Requirement A >> Reproduce the Pete Riski biography between "Pete Riski (born" and "Helsinki-based Directors Guild.", inclusive, and swap "Riski" for "Riskinen" throughout.
Requirement B >> List every company that the Pete Riski biography says he has worked for.

*** Reading passage ***

- Born: 9 January 1974 (age 51) Rovaniemi, Finland
- Occupation: Director
- Website: peteriski.com

= Pete Riski =

Finnish director

Pete Riski (born 9 January 1974) is a Finnish music video director. He has directed music videos for hard rock band Lordi, among others, and directed the 2008 horror film Dark Floors.

== Biography ==
Riski was born in Rovaniemi and studied from 1992 to 1996 on Tornio College of Arts and Media in Kemi. He is currently a freelance director. He has worked for the following companies: Rattling Stick from UK, Sons and Daughters from Canada and the Helsinki-based Directors Guild.

*** End of Reading passage ***
*** Dataset extract ***

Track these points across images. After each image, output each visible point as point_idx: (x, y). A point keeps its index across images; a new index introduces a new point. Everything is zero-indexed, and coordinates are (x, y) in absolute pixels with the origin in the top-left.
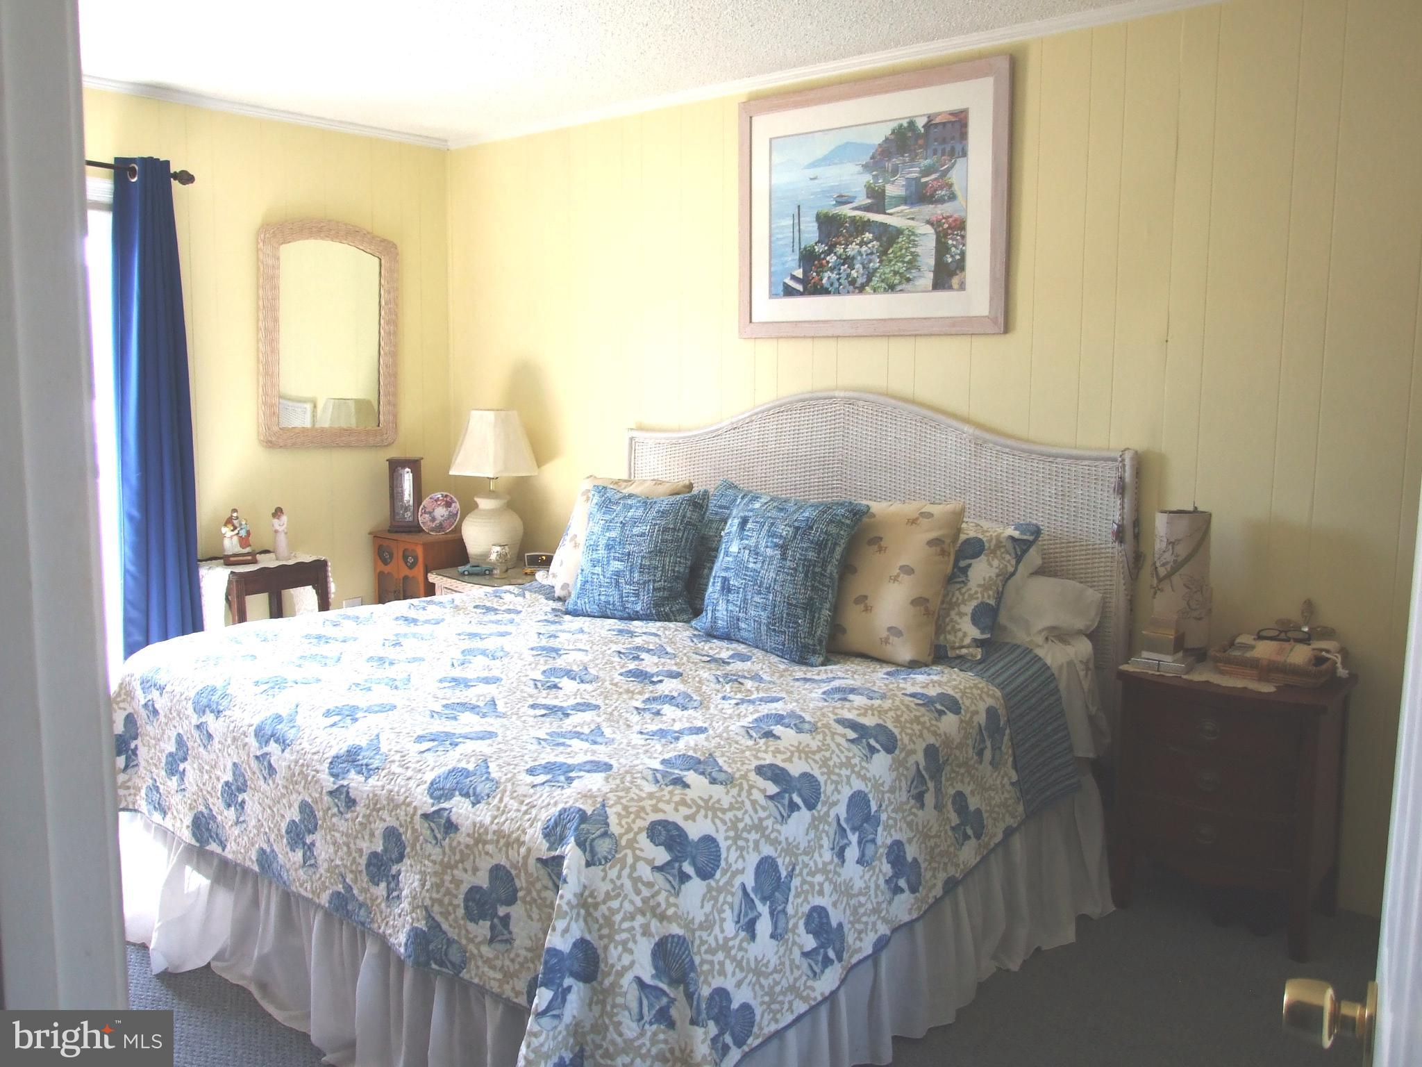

*** End of Dataset extract ***

Task answer A >>
Pete Riskinen (born 9 January 1974) is a Finnish music video director. He has directed music videos for hard rock band Lordi, among others, and directed the 2008 horror film Dark Floors.

== Biography ==
Riskinen was born in Rovaniemi and studied from 1992 to 1996 on Tornio College of Arts and Media in Kemi. He is currently a freelance director. He has worked for the following companies: Rattling Stick from UK, Sons and Daughters from Canada and the Helsinki-based Directors Guild.

Task answer B >> Rattling Stick, Sons and Daughters, and the Directors Guild